Tonight’s comedy is the usual condensed story of Don Quixote, a delusional man with a penchant for knights’ tales, who sets off to rescue a fictional heroine, with his dopey friend Sancho Panza in tow. Soon he finds himself entwined in the lives of two buoyant young lovers, Kitri and Basilio. Hilarity and adventure ensue as we follow them on their romp with gypsies, windmills, drunken townsfolk, duels, and fake deaths. It’s fast-paced but easy to follow and obviously meant to be a lot of fun.

In order to convey the story, the dancing is very theatric, and there are a lot of comic gestures to put up with. For example, Sancho Panza wobbles to and fro, groping girls and getting whacked in the head. And Basilio, as the heartthrob, struts like rooster, sending all the cast, even the stage parsley—the dancers who garnish the lead roles—into swoons. Basilio and Kitri are the real protagonists, and it seems they’re the showstoppers, garnering constant applause. Kitri dances with a Spanish fan, folding it with a clap, mid-air, in time with the orchestra; Basilio does two turns in one jump and lands lithely in an arabesque. Though it’s impossible to make it look effortless, they do appear as if they’ve been practicing the steps since conception. It’s beyond me how dancers do it, and every time I witness one of these physically demanding feats, I can’t help but wonder if the person needs an Epsom salt bath and some Valium to get to sleep afterwards. Just as virtuosity isn’t necessarily meaningful, athletic ballet isn’t necessarily expressive. It’s impressive, sure, because it’s beautiful and so few of us can do it, but to me, the most striking choreography has something to do with what it evokes and how it makes me feel.

Perhaps I can’t process three hours of finely tuned movements unless the dancers look sad.And though the last scene is moving along quickly, I’m feeling like I can’t take much more. All those guys getting lit at the bar before the show had the right idea. Even Sarah, who spent three years in Washington, D.C. with the Shakespeare Theatre, looked ready to bolt in the second act, right after the black-screen-and-fog-machine dream sequence. What’s killing me most is the solos and continuous bursts of applause. A ballet is a story, told with dancing and music. Dancers shouldn’t reach out to accept praise when they are in character and the audience shouldn’t offer it until the lights go out. If theater actors were allowed to acknowledge their awesomeness after a good scene, the audience would abandon their seats. Was classical ballet always like Olympic ice skating?

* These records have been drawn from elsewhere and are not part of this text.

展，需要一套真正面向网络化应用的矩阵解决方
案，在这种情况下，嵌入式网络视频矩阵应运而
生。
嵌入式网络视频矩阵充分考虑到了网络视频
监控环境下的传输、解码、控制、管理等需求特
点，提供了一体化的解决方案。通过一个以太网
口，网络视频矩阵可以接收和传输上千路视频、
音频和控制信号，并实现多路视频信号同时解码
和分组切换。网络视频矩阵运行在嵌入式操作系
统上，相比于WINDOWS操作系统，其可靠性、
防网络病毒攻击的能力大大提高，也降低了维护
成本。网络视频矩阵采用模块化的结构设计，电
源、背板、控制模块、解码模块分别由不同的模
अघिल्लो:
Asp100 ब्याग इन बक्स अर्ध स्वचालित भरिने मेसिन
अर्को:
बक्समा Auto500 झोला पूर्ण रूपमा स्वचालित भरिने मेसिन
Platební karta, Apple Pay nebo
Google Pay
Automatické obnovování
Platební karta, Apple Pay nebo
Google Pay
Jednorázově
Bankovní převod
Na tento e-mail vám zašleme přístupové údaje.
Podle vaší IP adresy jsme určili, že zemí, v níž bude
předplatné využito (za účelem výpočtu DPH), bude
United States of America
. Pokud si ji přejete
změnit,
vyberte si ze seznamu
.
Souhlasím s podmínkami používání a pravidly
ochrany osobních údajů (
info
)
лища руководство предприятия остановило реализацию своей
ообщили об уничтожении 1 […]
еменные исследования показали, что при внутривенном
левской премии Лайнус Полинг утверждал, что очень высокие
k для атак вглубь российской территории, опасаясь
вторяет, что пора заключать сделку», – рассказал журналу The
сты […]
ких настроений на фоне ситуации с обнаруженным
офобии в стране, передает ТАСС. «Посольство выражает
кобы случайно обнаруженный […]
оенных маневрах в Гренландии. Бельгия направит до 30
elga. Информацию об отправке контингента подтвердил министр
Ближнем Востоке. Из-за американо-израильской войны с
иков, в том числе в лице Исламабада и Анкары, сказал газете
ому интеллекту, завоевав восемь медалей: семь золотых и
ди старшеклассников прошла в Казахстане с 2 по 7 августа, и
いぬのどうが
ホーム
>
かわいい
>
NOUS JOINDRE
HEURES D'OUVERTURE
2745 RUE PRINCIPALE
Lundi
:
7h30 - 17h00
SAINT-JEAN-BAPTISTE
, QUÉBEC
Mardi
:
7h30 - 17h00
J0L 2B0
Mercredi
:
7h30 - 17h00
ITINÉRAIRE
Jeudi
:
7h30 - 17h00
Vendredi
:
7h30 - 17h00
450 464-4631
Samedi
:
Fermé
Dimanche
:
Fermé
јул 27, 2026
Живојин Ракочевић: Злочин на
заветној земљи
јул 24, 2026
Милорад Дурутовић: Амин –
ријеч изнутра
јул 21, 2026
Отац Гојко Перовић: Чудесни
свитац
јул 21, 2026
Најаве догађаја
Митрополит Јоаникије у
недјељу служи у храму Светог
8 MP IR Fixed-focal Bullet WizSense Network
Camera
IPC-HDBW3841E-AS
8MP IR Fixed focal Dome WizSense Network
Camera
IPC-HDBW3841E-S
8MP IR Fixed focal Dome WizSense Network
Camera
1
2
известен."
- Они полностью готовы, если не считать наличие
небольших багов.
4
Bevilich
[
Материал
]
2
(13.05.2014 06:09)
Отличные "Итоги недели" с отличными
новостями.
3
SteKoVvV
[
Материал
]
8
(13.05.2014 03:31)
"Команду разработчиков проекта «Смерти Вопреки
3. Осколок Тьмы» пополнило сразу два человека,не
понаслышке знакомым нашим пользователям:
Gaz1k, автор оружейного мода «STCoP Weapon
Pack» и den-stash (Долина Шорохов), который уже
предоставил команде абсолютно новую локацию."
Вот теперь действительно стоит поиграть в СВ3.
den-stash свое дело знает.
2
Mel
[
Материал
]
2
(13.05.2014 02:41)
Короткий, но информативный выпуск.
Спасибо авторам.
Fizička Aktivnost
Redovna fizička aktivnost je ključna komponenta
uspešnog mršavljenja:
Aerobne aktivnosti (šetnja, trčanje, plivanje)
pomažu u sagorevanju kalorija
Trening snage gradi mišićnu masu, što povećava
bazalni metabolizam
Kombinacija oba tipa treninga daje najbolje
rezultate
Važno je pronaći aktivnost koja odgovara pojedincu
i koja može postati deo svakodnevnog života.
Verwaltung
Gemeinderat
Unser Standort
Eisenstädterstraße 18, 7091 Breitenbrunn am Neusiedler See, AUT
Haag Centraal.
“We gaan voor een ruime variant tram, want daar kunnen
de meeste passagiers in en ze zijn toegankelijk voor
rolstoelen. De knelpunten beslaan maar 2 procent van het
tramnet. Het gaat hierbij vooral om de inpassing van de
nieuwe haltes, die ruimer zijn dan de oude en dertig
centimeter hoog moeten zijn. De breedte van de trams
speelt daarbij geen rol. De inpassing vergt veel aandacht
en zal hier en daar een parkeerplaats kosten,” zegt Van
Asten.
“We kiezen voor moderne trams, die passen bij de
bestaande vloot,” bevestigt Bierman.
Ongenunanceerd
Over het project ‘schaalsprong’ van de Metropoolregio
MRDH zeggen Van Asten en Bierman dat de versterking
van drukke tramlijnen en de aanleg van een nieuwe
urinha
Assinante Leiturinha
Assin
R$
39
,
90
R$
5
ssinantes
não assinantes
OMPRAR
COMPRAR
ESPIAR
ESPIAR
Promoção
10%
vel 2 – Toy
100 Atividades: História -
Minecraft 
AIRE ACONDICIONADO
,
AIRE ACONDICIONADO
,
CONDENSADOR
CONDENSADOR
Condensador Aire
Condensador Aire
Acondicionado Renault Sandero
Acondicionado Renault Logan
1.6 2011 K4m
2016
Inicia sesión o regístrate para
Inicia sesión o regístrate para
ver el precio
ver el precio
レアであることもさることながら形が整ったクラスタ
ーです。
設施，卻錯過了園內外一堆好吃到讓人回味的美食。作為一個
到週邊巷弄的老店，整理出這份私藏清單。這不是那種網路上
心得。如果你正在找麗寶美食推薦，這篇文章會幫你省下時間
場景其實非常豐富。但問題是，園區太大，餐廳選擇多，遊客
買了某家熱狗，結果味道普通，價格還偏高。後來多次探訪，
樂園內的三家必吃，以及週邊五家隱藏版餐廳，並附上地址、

During the finale the dancers pull out all the stops. Nearly all the cast is on stage and a part of the action, rejoicing Kitri and Basilio’s declaration of love with flamboyant partnering and genuine smiles. As rows of dancers move precisely in time, it’s clear to me that Don Quixote is by no means a bad ballet, it’s just not the type I find rewarding. My heart beats for Mark Morris and his ability to steep his stories in sex, humor, and innovation. By comparison, Don Quixote seems to concentrate too heavily on traditional technique and tells too dull a story. And, although it’s been a while since I’ve seen it, I can still recall absolutely loving the classical ballet Giselle. Perhaps I can’t process three hours of finely tuned movements unless the dancers look sad.

I go home happy that I came, but willing to wait another three years to return. And until then I’ll continue to risk another performance of women rolling around in potato sacks and fall soundly asleep under my black-light Morris poster.